Appellant heeft in zijn verzoek om deze verklaring aangevoerd dat de hiervoor geldende voorwaarden, als opgenomen in het Besluit van 20 juni 1962, volledig en op deugdelijke wijze zijn nageleefd. Eén van deze voorwaarden is dat door de Minister toestemming voor compensatie moet zijn verleend. Nu appellant zelf aldus aangaf dat aan deze voorwaarde was voldaan, kon van verweerder redelijkerwijs niet worden gevergd dat hij in het verzoek om een verklaring van artikel 3, derde lid, subsidiair een verzoek om compensatie zou lezen. Dit kon te minder omdat het verzoek afkomstig was van een rechtsgeleerde raadsman van appellant en omdat appellant eerder een op 5 juni 1999 getekend verzoek om compensatie had gedaan met gebruikmaking van het hiertoe bestemde formulier, welk verzoek in het dossier aanwezig is. Als appellant, zoals hij stelt, reeds in 1999 ook nog een mondeling verzoek om een verklaring gedaan heeft, dat als een verzoek om compensatie had moeten worden opgevat, had hij tegen het uitblijven van de door hem daarop verwachte beslissing actie kunnen ondernemen.
Artikel 3, eerste lid, van de Boswet, legt de herplantplicht op de eigenaar van de grond. Niet relevant is hierbij of de eigenaar weet heeft van een velling door een vorige eigenaar. Artikel 11 van de Wet algemene bepalingen verbiedt de rechter de innerlijke waarde of billijkheid van de wet te beoordelen.

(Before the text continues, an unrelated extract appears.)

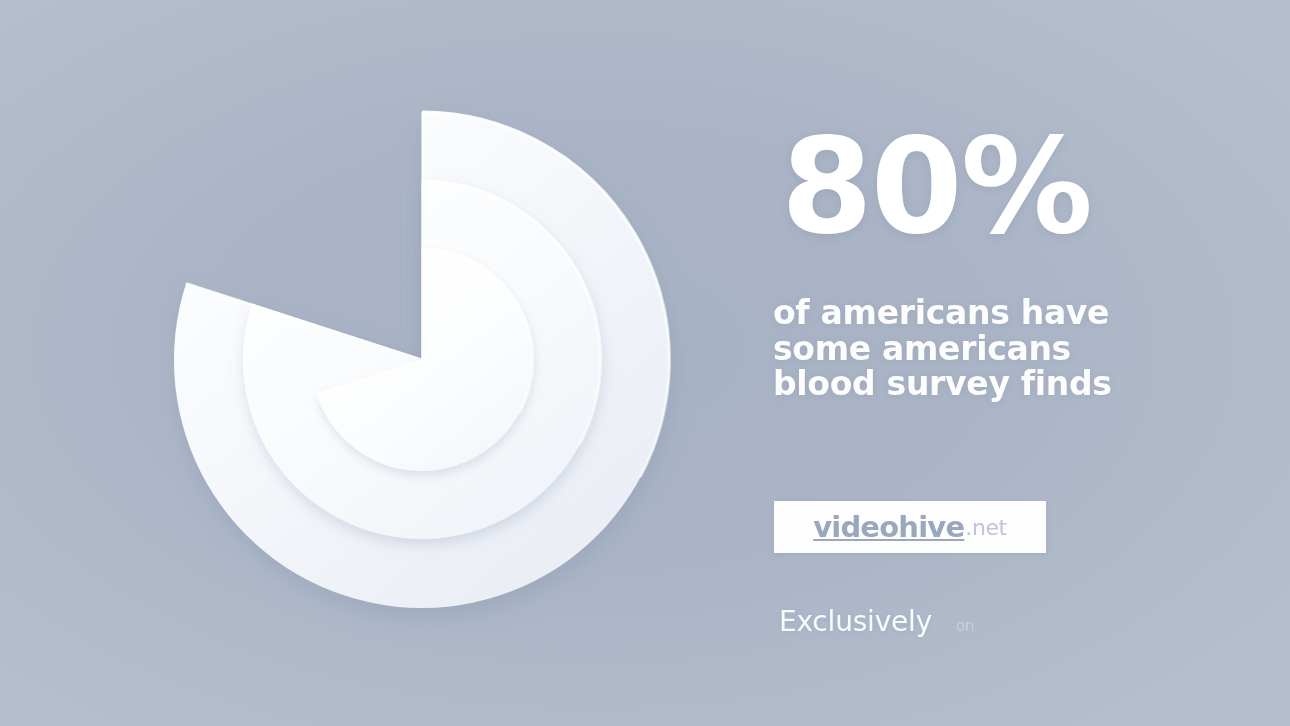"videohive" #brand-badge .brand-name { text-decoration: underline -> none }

Tussen appellant en verweerder bestaat geen verschil van mening met betrekking tot de situatie op grond waarvan appellant zijn verzoek om compensatie indiende, te weten herplant op het perceel waarop zich de gevelde houtopstand bevond met 25 bomen éénrijig langs de rand en 48 bomen op een belendend perceel. Plaatsopname was in deze omstandigheden niet noodzakelijk. Hiermee ontvalt aan deze grief de feitelijke grondslag. Het College is niet gebleken dat aan de gemachtigde van appellant op de zaak betrekking hebbende stukken zijn onthouden.

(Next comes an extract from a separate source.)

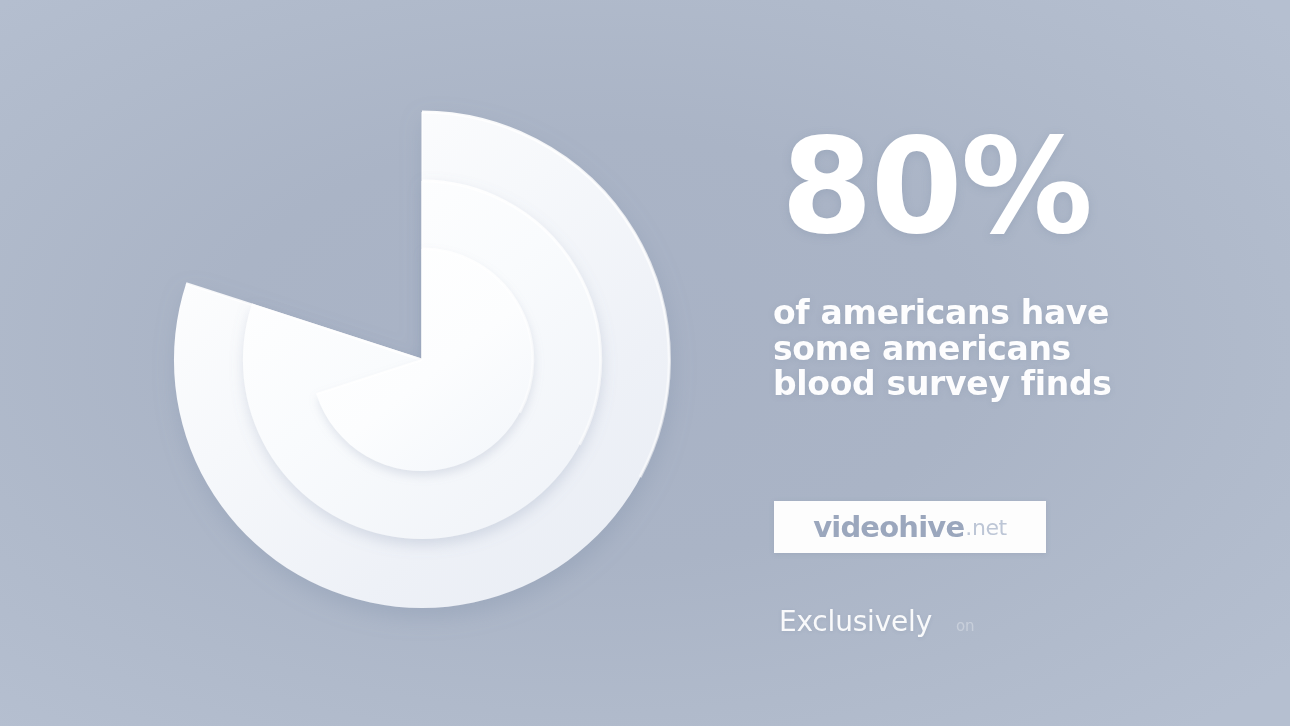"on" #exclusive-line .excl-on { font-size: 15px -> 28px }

Gelet op het boven overwogene falen de grieven van appellant tegen het besluit van 5 oktober 2001.
De slotsom is dat het beroep tegen het besluit van 5 oktober 2001 ongegrond verklaard moet worden
Het College acht geen termen aanwezig voor een proceskostenveroordeling met toepassing van artikel 8:75 van de Awb.
6. De beslissing
Het College:
- verklaart het beroep, voorzover gericht tegen het niet-tijdig nemen van een besluit, niet-ontvankelijk;
- verklaart het beroep voorzover gericht tegen het besluit van 5 oktober 2001, ongegrond.
Aldus gewezen door mr. D Roemers, mr. W.E. Doolaard en mr. B. van Wagtendonk, in tegenwoordigheid van mr. W.F. Claessens, als griffier, en uitgesproken in het openbaar op 18 december 2002.